Economists expect revenue to be flat this year in corn- and soybean-heavy states such as Indiana and Iowa, but they should pick up in 2018 and 2019, Henderson said. At the same time, the costs to grow crops will be flat this year, and start declining in 2018 and 2019.

ISU’s Hart said the outlook for farming in Iowa looks a lot less dire this year than it did a year ago.

Even though U.S. farm income this year is projected to fall for a fourth consecutive year, the declines are mostly shrinking, Hart said.

Farm income will drop 8.7 percent this year to $62.3 billion, according to U.S. Department of Agriculture estimates. It’s about half of the $123 billion farmers earned in 2013, a record high.

Slightly more than half of U.S. farm households in recent years have lost money on their ag operations, the USDA said, but most have helped cover losses with off-farm income.

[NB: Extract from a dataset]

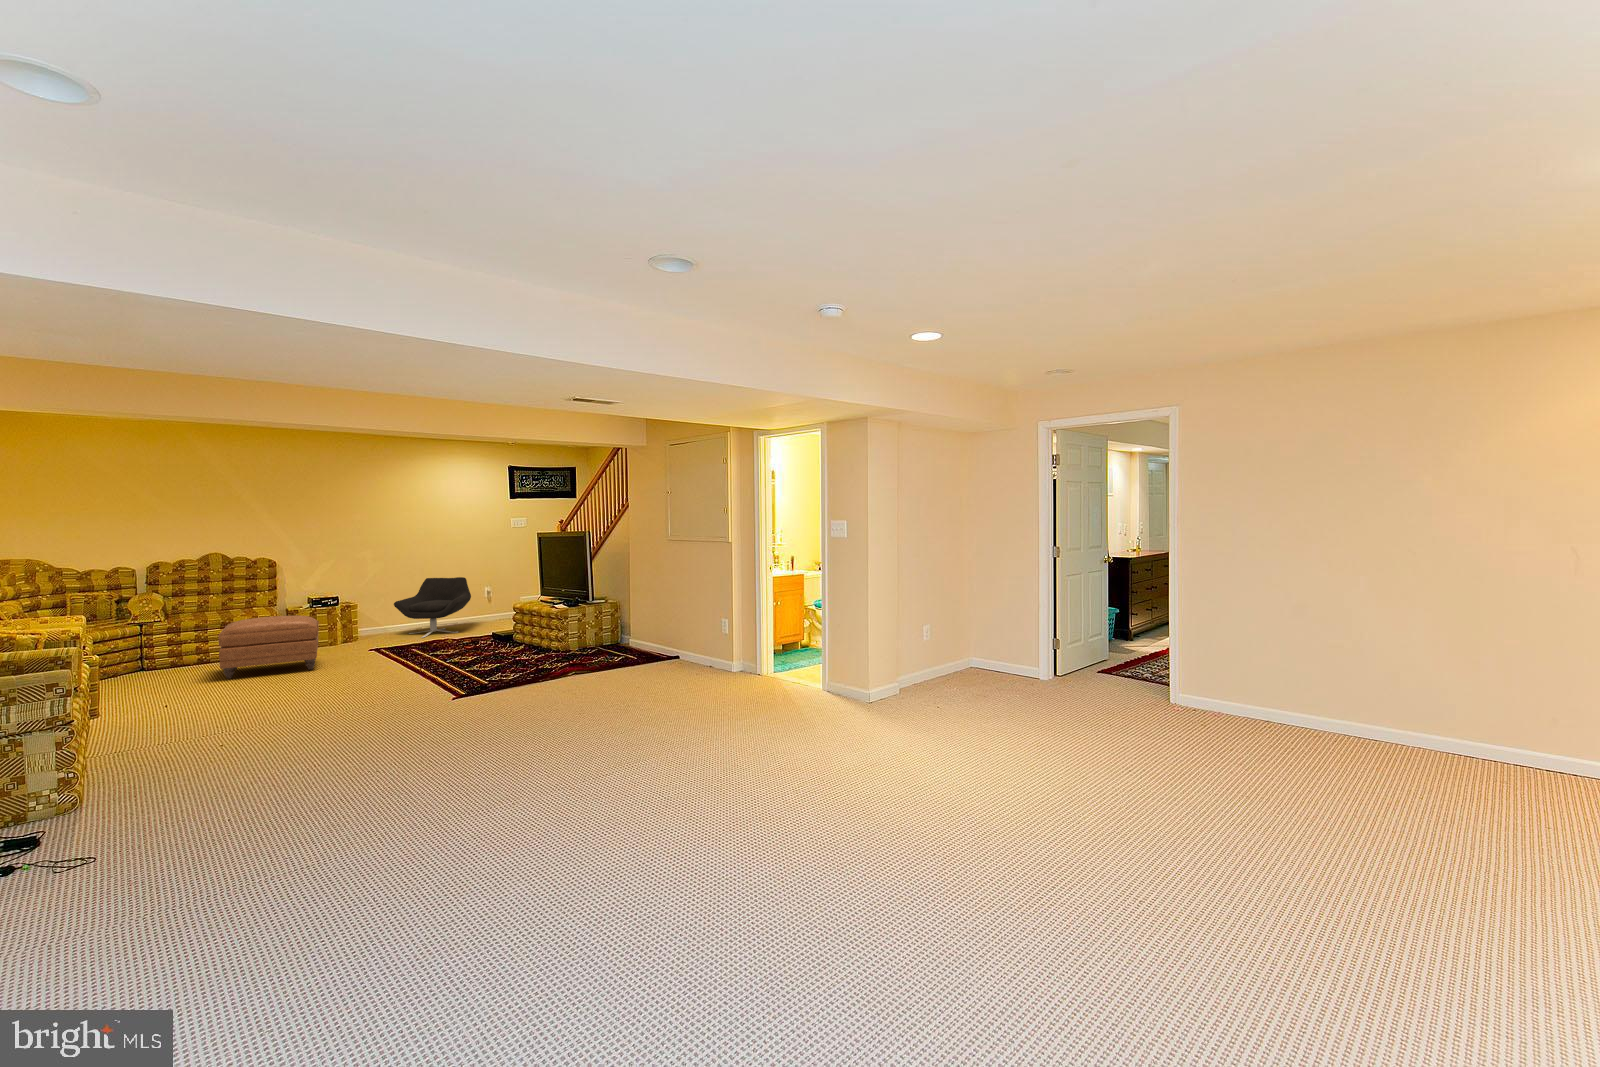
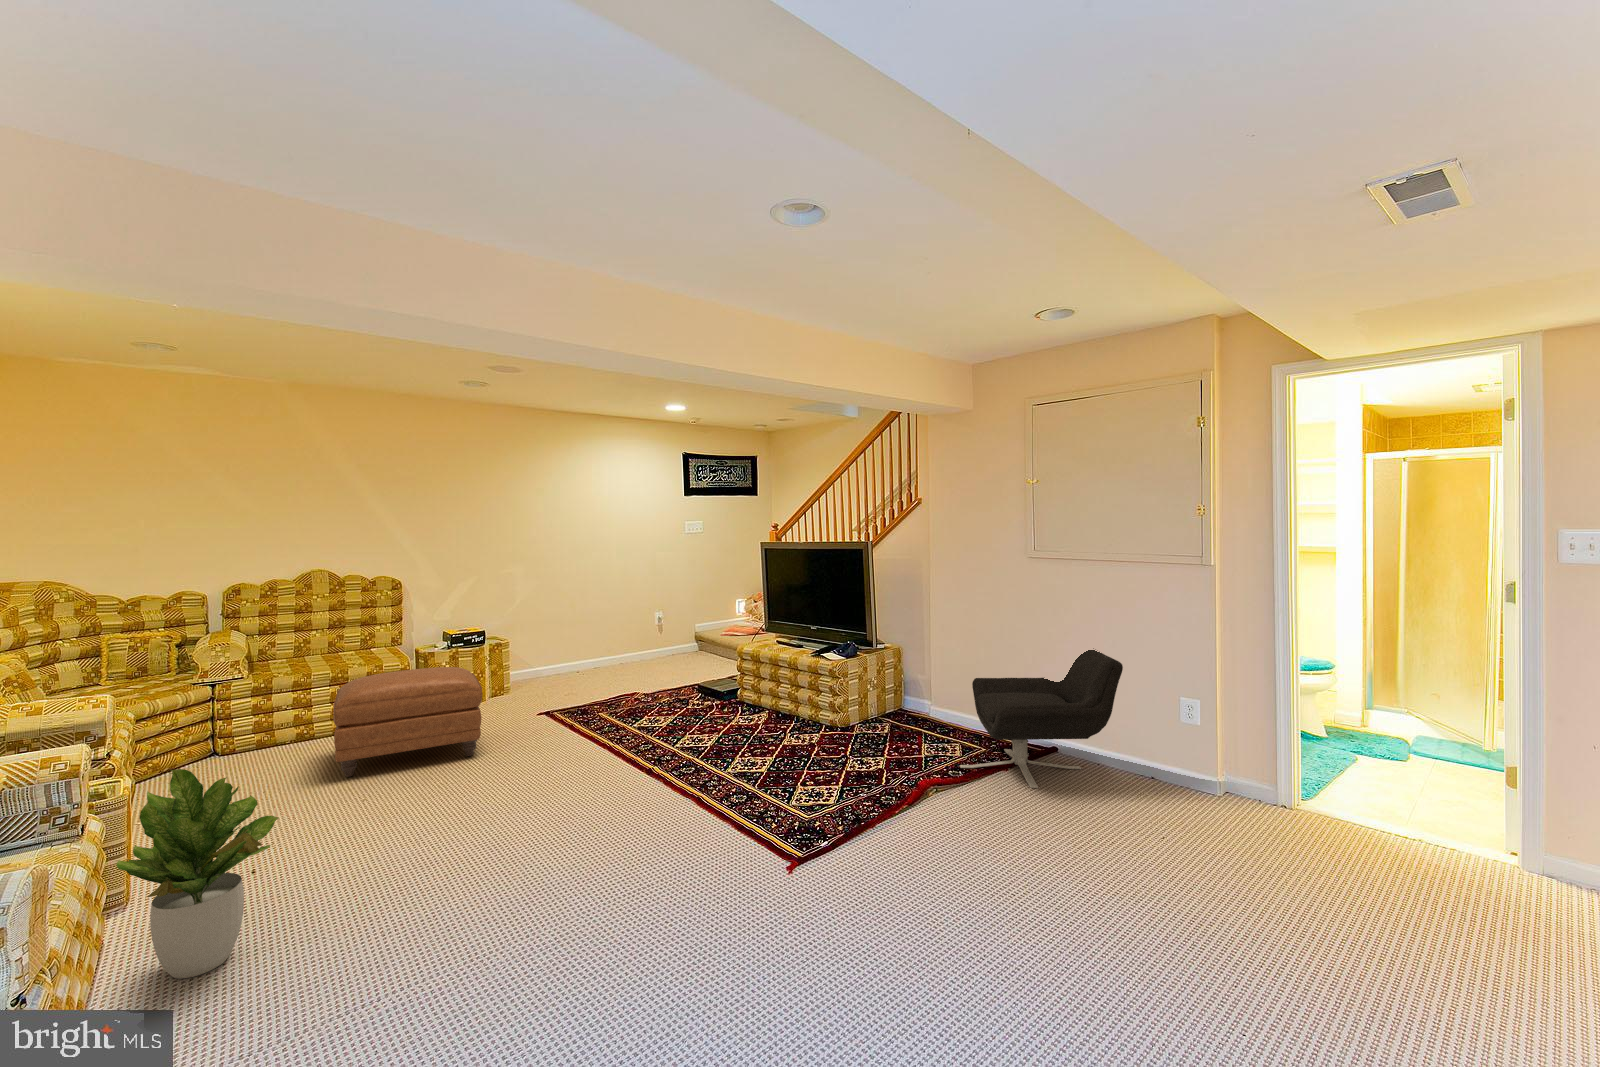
lounge chair: present [394,577,471,638] -> present [960,648,1123,788]
potted plant: none [100,642,180,736] -> present [117,769,278,979]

Hart said futures prices for corn and soybeans are better than a year ago, and close to break-even prices — around $3.60 a bushel for corn, and $9.60 to $9.70 for soybeans, based on ISU production-cost estimates.

Prices are near break-even for pork and beef producers as well. “We’ve watched prices slowly come back. It’s not great, but it’s not terrible,” Hart said.

Overall, farm debt levels are relatively low, Hart said. “When we look at repayment rates, they remain relatively high,” he said.

Hurt by a global recession, Deere & Co., the big farm equipment manufacturer, said Friday that key farm markets may be stabilizing.

Soft farm and construction markets pushed first-quarter earnings down 24 percent, to $194 million, compared with a year ago, the Moline, Ill., company said.

Deere, Iowa’s largest manufacturer, expects farm equipment sales to decline as much as 10 percent in the U.S. and Canada this year, while South American tractor and combine sales are expected to be as much as 20 percent higher. Overall, farm and turf sales are forecast to be 3 percent higher.

Purdue’s Henderson said farmers will avoid the crisis of the 1980s by not taking on too much debt. So far, farmers are cutting costs where they can, including selling some equipment or land to reduce the size of their operation.

That’s helped minimize loan defaults and bankruptcies, he said.